US politicians have approved a measure to lift the 40-year ban on crude oil exports.
The move is part of a $1.1 trillion (£738bn) spending bill approved by the Senate on Friday that will fund the US government until 2016.
Oil prices rose on Friday following several weeks of falls, as the markets cope with a glut of crude.
US oil producers will now be able to sell crude to the already saturated international market.
The bulk of US oil comes from shale producers. Production and exploration companies argued the ban - imposed during the Arab oil embargo in the mid-1970s - was outdated and unnecessary.
Opponents claimed that lifting the ban would lead to the loss of oil refining jobs and would be bad for the environment.
As a trade-off for lifting the ban, the spending bill includes tax breaks for solar and wind power and a pledge by Republicans not to block a $500m payment to the UN Green Climate Fund.
President Obama signed the bill into law on Friday.
The global glut meant that lifting the ban was not expected to lead to significant US exports for months or even years, but could give producers extra flexibility.
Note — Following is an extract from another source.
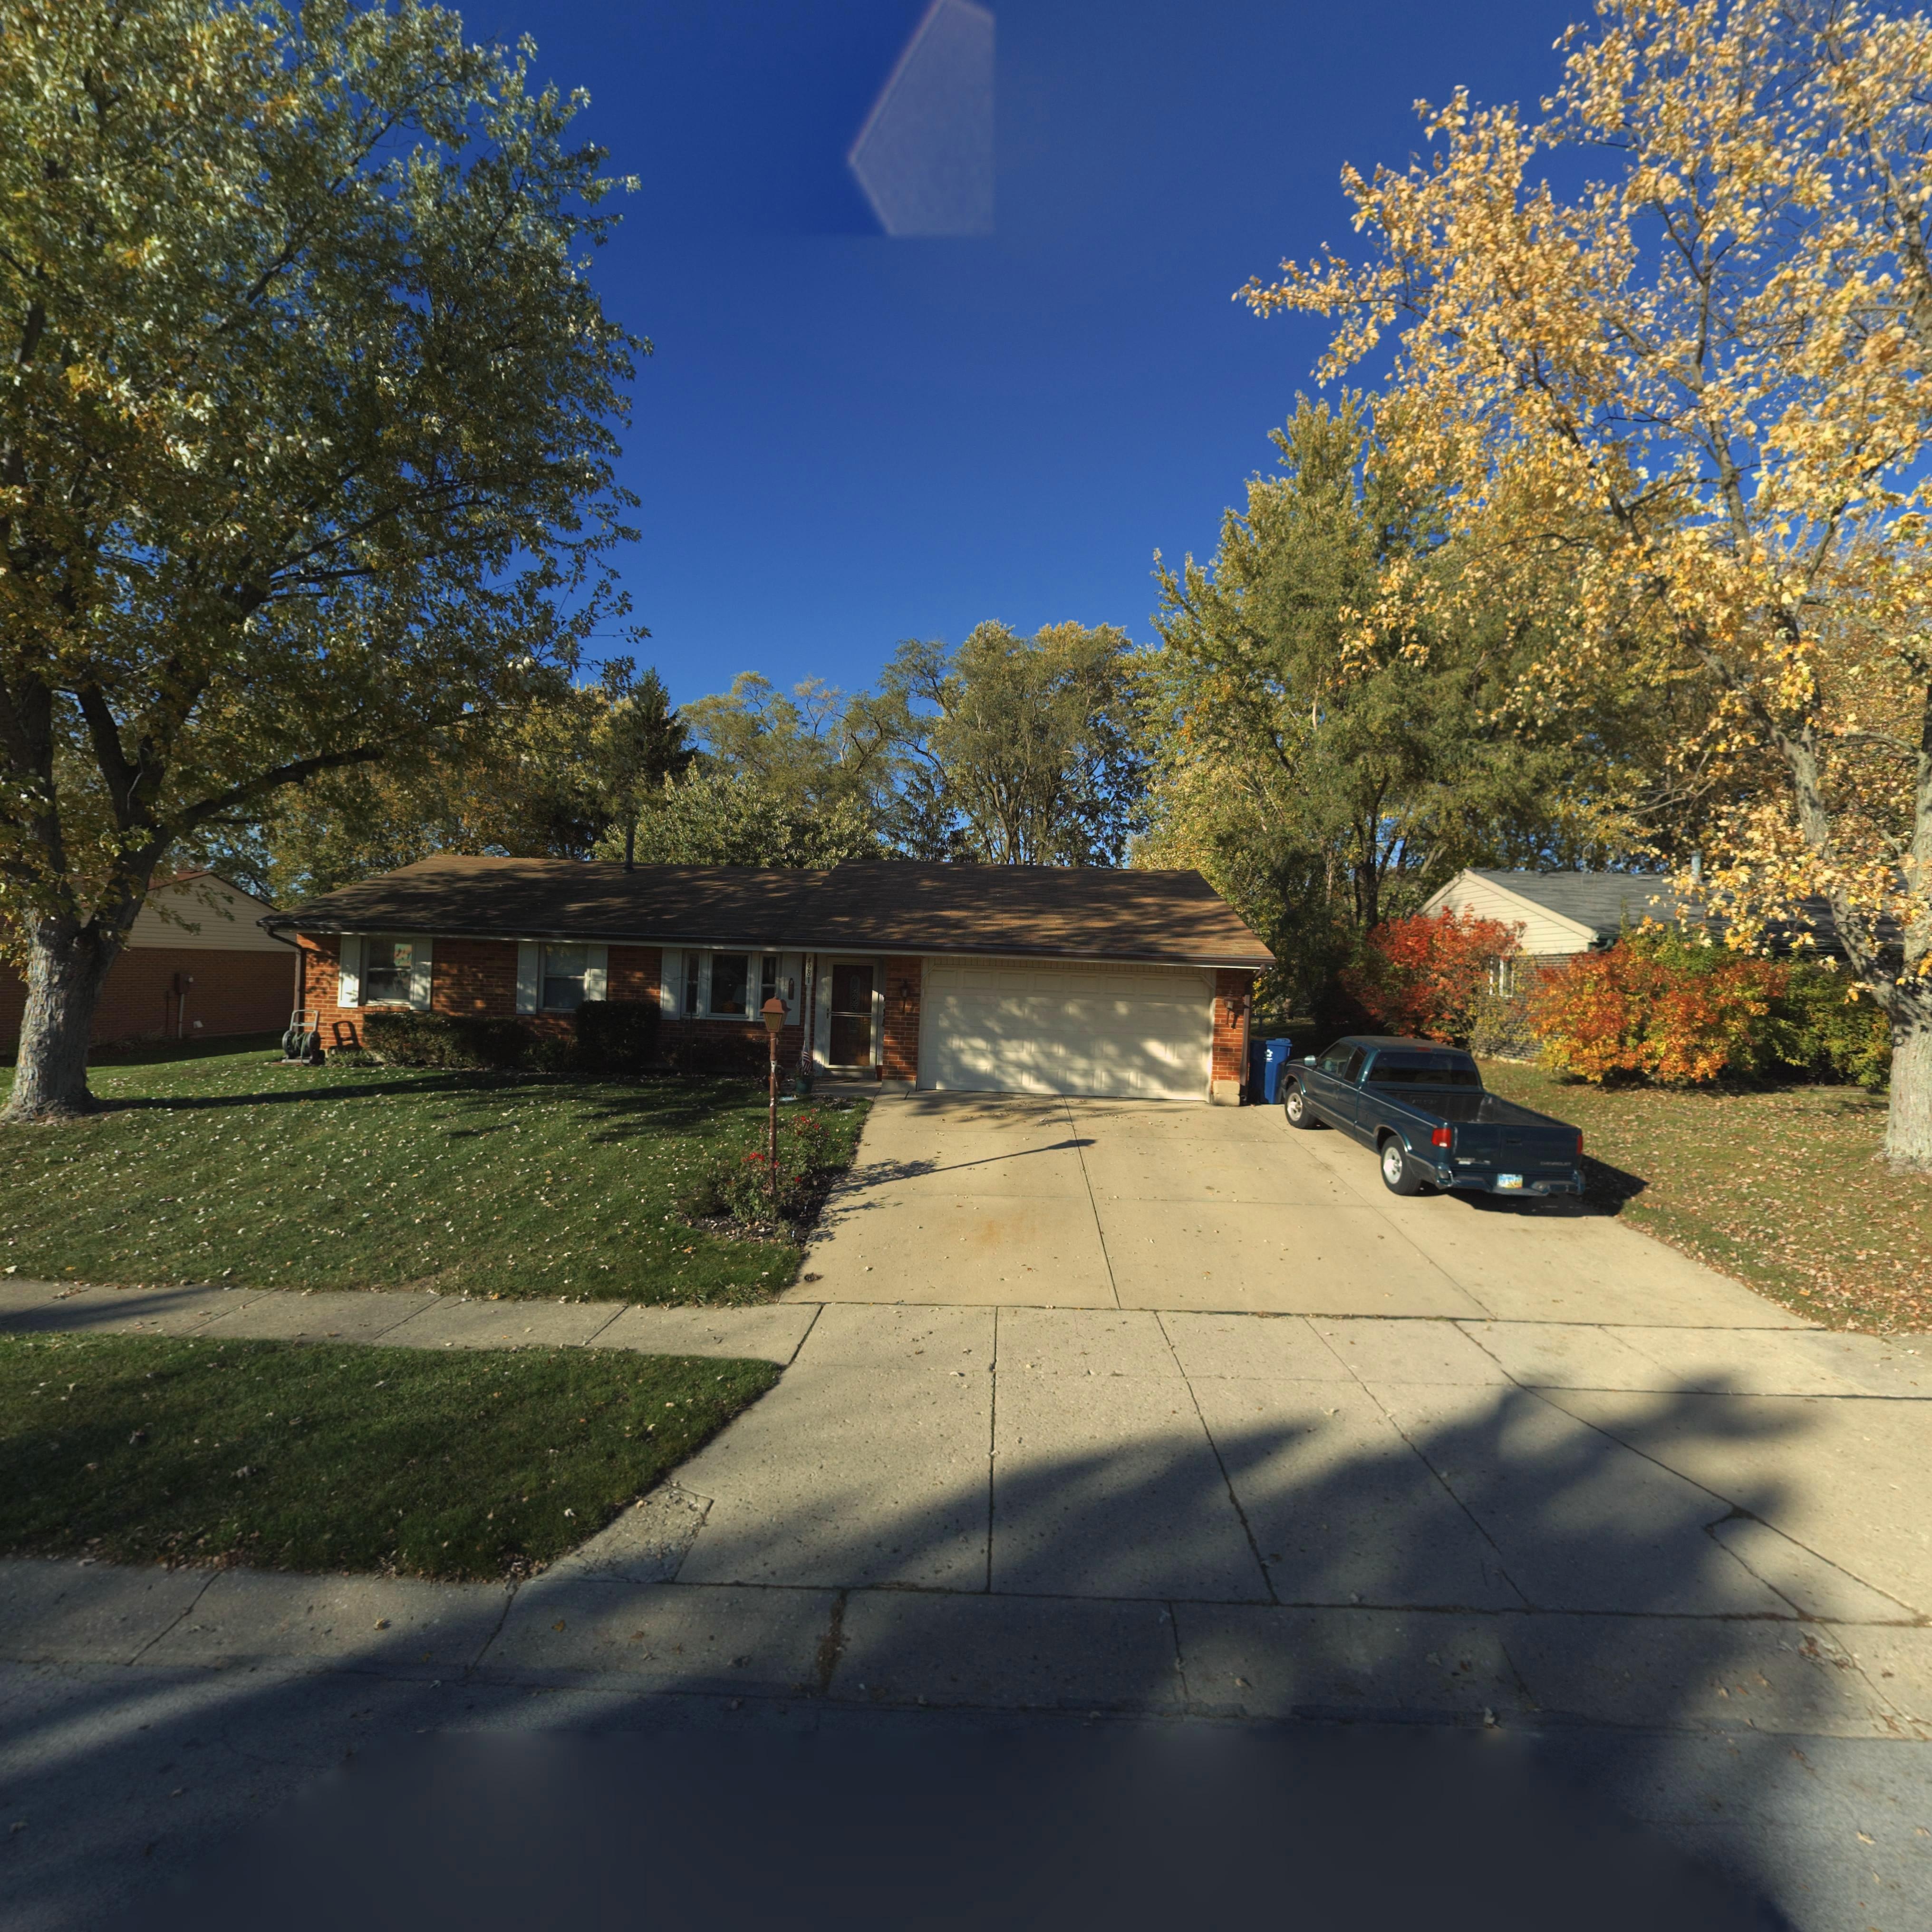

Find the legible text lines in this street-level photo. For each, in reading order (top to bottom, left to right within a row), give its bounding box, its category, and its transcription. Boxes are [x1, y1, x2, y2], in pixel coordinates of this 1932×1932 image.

[806, 956, 812, 984] StreetNumber: 4981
George Baker, head of Producers for American Crude Oil Exports, said: "Now that we have levelled the playing field, the United States finally has an opportunity to compete and realise our nation's full potential as a global energy superpower."
Tom O'Malley, executive chairman of refiner PBF Energy, claimed that lifting the ban would lead at least one oil refinery on the US east coast to close.
"This is a crazy thing to do. Once you lift it, it's hard to reverse it," he said.